Ravnsborg shaped his tough-on-crime pitch around repealing a program called presumptive probation, which gives nearly automatic probation to certain nonviolent, lower-level felonies, including drug possession.
Ravnsborg has been unsuccessful in his attack on presumptive probation, failing to get legislators to buy in and clashing with the governor on how much it would increase costs in the prison system.
The attorney general’s office has often served as a springboard for gubernatorial hopefuls. But Ravnsborg has so far taken a quieter approach than his predecessor, Marty Jackley, who made headlines by taking on a Native American tribe’s plan for a marijuana resort and arguing another case before the U.S. Supreme Court.

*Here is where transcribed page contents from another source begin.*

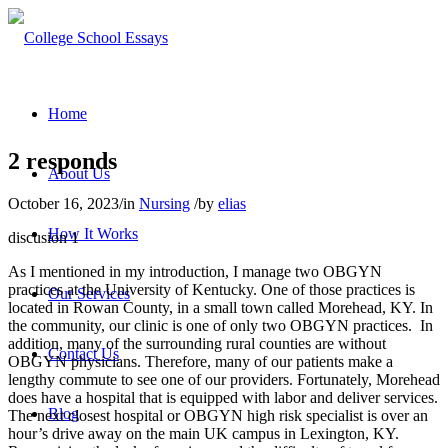
Home
2 responds
About Us
October 16, 2023
/
in
Nursing
/
by
elias
How It Works
discusion 1
As I mentioned in my introduction, I manage two OBGYN
practices at the University of Kentucky. One of those practices is
Our Services
located in Rowan County, in a small town called Morehead, KY. In
the community, our clinic is one of only two OBGYN practices.
In
addition, many of the surrounding rural counties are without
Contact Us
OBGYN physicians. Therefore, many of our patients make a
lengthy commute to see one of our providers. Fortunately, Morehead
does have a hospital that is equipped with labor and deliver services.
Blog
The next closest hospital or OBGYN high risk specialist is over an
hour’s drive away on the main UK campus in Lexington, KY.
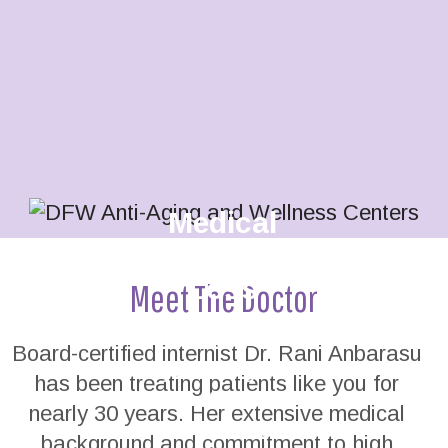
Medical
Weight
Loss
Meet The Doctor
Tired of yo-
Board-certified internist Dr. Rani Anbarasu
yo dieting?
has been treating patients like you for
Get the
nearly 30 years. Her extensive medical
professional
background and commitment to high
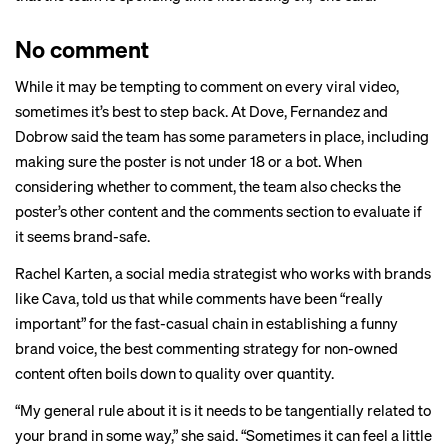
No comment
While it may be tempting to comment on every viral video,
sometimes it’s best to step back. At Dove, Fernandez and
Dobrow said the team has some parameters in place, including
making sure the poster is not under 18 or a bot. When
considering whether to comment, the team also checks the
poster’s other content and the comments section to evaluate if
it seems brand-safe.
Rachel Karten, a social media strategist who works with brands
like Cava, told us that while comments have been “really
important” for the fast-casual chain in establishing a funny
brand voice, the best commenting strategy for non-owned
content often boils down to quality over quantity.
“My general rule about it is it needs to be tangentially related to
your brand in some way,” she said. “Sometimes it can feel a little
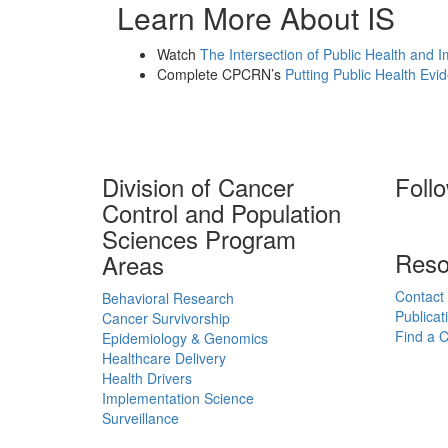
Learn More About IS
Watch
The Intersection of Public Health and 
Complete CPCRN’s
Putting Public Health Evi
Division of Cancer
Foll
Control and Population
Sciences Program
Reso
Areas
Contact
Behavioral Research
Publicat
Cancer Survivorship
Find a Cl
Epidemiology & Genomics
Healthcare Delivery
Health Drivers
Implementation Science
Surveillance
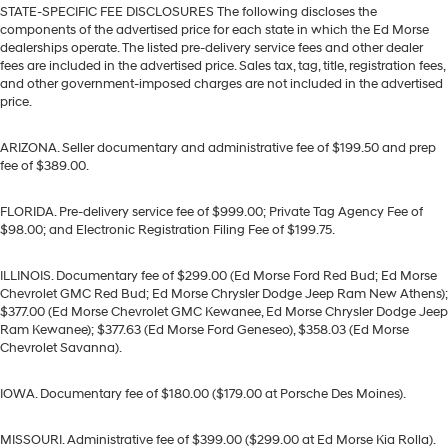
STATE-SPECIFIC FEE DISCLOSURES The following discloses the
components of the advertised price for each state in which the Ed Morse
dealerships operate. The listed pre-delivery service fees and other dealer
fees are included in the advertised price. Sales tax, tag, title, registration fees,
and other government-imposed charges are not included in the advertised
price.
ARIZONA. Seller documentary and administrative fee of $199.50 and prep
fee of $389.00.
FLORIDA. Pre-delivery service fee of $999.00; Private Tag Agency Fee of
$98.00; and Electronic Registration Filing Fee of $199.75.
ILLINOIS. Documentary fee of $299.00 (Ed Morse Ford Red Bud; Ed Morse
Chevrolet GMC Red Bud; Ed Morse Chrysler Dodge Jeep Ram New Athens);
$377.00 (Ed Morse Chevrolet GMC Kewanee, Ed Morse Chrysler Dodge Jeep
Ram Kewanee); $377.63 (Ed Morse Ford Geneseo), $358.03 (Ed Morse
Chevrolet Savanna).
IOWA. Documentary fee of $180.00 ($179.00 at Porsche Des Moines).
MISSOURI. Administrative fee of $399.00 ($299.00 at Ed Morse Kia Rolla).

“He’s pretty vanilla,” Michael Card, a political science professor at the University of South Dakota, said of Ravnsborg.
Card said that instead of bringing flash to the office, Ravnsborg seems to have brought the order of an administrator – something Card attributed to Ravnsborg’s military experience. Ravnsborg is an Army veteran who currently serves in the Army Reserves.
As attorney general, he overhauled the state’s missing persons database and worked to develop rapport with Native American tribes.
Running into a deer on a two-lane highway in the state is not unusual. State Farm Insurance ranked South Dakota as one of the most dangerous states for animal collisions.
But Card said it was that familiarity with the experience of colliding with a deer that has left many asking how the attorney general could hit a person and not realize it.
“If this is people’s lived experience, then he may be convicted in the court of public opinion,” Card said. “If they form a negative opinion collectively, he may not be able to get past this.”